High-altitude platforms (HAPs) are airborne systems, usually unmanned airships or airplanes, positioned above 20 km (65,000 ft) in stratosphere. These systems have applications such as surveillance, environmental monitoring and communication, including Internet services.

According to Transparency Market Research, a market analysis company from India, the global HAPs and tethered balloons market was valued at USD 2.30 billion in 2014 and will reach a valuation of USD 4.77 billion by 2023. One of the reasons is its large competitive advantages over satellite systems: HAPs need cheaper maintenance costs, can be controlled more conveniently and require less installation time than satellite systems.

In addition, HAPs are a good sollution for telecommunication services among remote areas because the product suffers less interference caused by obstacles (i.e. buildings and ground elevations) and needs shorter time to deployment in comparison with terrestrial infrastructure.

However, HAPs still face some technological challenges, which need to be overcome, as lightweight structures, energy generation and storage with RFC (regenerative fuel cells), thermal management, operation at low altitudes and increase in system reliability.

Government & defense accounts for the largest share of HAPs worldwide. Thus, the review of JATM found, in the last decades, high investment on HAPs research in countries such as US, Japan and South Korea.

Main projects

The most common types of aircraft used as HAP are airplanes, airships and balloons. Over the past 20 years, several projects for research and development of HAPs were started. Many initiatives had no evollution, but some of them reached advanced stages of development and are drawing world´s attention.

The multinacional Airbus announces its Zephyr S as a HAP to be used for humanitarian missions, precision farming, environmental and security monitoring, and to provide internet coverage to regions of poor connectivity, in addition to military missions. In February 2016, the company received from UK Ministry of Defense a request for production and operation of 2 Zephyr S, worth USD 18 million.

The French government is also providing funds (USD 19 million) to develop Stratobus, an unmanned airship from Thales Alenia Space, whose initial market is expected to be for Earth observation. Stratobus will carry payloads to perform missions such as the surveillance of borders or high-value sites, on land or at sea, security, environmental monitoring and telecommunications. The product may be offered to the market after 2020. A demonstration flight is schedule for 2018.

Two-thirds of the world’s population does not yet have Internet access, claims the giant Google, the creator of Project Loon – a network of balloons designed to connect people in rural and remote areas, help fill coverage gaps, and bring people back online after disasters. This year, the product was tested in Sri Lanka and Puerto Rico. At the same time, Google is developing another HAP, the Solara airplane.

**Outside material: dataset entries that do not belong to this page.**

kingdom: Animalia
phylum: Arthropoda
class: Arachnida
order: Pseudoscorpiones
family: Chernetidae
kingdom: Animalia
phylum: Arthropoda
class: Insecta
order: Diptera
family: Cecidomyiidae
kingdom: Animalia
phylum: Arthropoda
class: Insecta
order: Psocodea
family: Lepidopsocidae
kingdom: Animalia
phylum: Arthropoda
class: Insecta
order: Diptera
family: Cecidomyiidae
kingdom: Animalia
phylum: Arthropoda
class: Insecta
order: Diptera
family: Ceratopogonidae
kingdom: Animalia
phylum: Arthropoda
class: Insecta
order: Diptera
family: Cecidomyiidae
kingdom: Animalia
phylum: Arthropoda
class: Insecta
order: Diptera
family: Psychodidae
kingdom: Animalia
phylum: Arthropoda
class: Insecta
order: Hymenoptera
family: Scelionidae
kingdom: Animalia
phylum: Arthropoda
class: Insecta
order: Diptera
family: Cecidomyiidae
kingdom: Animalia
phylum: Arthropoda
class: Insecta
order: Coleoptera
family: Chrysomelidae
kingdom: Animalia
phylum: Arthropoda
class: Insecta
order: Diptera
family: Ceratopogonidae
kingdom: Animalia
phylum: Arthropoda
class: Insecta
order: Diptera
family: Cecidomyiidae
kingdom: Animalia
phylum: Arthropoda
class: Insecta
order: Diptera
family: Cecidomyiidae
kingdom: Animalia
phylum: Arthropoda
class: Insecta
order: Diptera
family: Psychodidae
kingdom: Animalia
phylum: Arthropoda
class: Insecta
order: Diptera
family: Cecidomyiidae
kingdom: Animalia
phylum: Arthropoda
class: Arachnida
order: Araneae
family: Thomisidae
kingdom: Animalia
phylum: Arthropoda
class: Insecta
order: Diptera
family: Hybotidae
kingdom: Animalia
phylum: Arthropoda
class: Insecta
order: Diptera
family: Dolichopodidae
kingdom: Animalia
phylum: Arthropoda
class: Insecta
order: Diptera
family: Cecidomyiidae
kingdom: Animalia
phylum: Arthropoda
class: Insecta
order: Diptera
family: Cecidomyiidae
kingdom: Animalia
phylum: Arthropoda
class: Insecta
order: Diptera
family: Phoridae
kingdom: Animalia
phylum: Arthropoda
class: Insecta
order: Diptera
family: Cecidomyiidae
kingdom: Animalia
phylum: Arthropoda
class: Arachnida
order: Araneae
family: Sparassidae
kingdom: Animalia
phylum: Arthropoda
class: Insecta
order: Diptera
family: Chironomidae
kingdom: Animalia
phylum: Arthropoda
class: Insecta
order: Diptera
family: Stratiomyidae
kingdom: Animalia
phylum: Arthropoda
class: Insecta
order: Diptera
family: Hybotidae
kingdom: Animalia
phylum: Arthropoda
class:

Photo 2_Facebbok Aquila 2 - 28Set2016
Facebook´s Aquila takes its first flight. Credit: Facebook – Publicity photo

Facebook is also part of HAPs technology with Aquila, a product that will provide the Internet to 4 billion people in sub-Saharan Africa and other remote regions that do not have access currently. The company has announced last june the first successful test flight of a high-altitude solar plane to bring Internet access to remote parts of the world.

As pointed by engineer Flavio Araripe, first author of the article, the future of HAPs will be driven by the evolution of competitors, such as microsatellites constellations, and by the availability of financial resources to overcome the technology challenges.